- [About this task]
Every record below is to be copied exactly, with its images omitted.

- [Data excerpts]
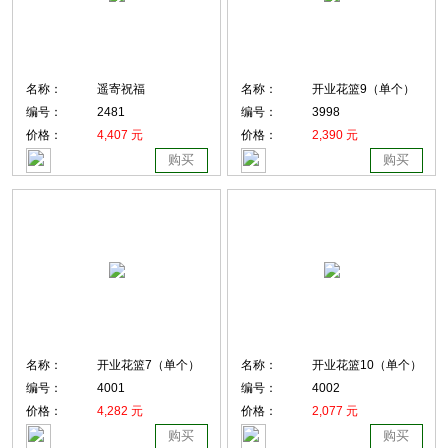
名称：
遥寄祝福
名称：
开业花篮9（单个）
编号：
2481
编号：
3998
价格：
4,407 元
价格：
2,390 元
购买
购买
名称：
开业花篮7（单个）
名称：
开业花篮10（单个）
编号：
4001
编号：
4002
价格：
4,282 元
价格：
2,077 元
购买
购买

- [Output for this task]
名称：
遥寄祝福
名称：
开业花篮9（单个）
编号：
2481
编号：
3998
价格：
4,407 元
价格：
2,390 元
购买
购买
名称：
开业花篮7（单个）
名称：
开业花篮10（单个）
编号：
4001
编号：
4002
价格：
4,282 元
价格：
2,077 元
购买
购买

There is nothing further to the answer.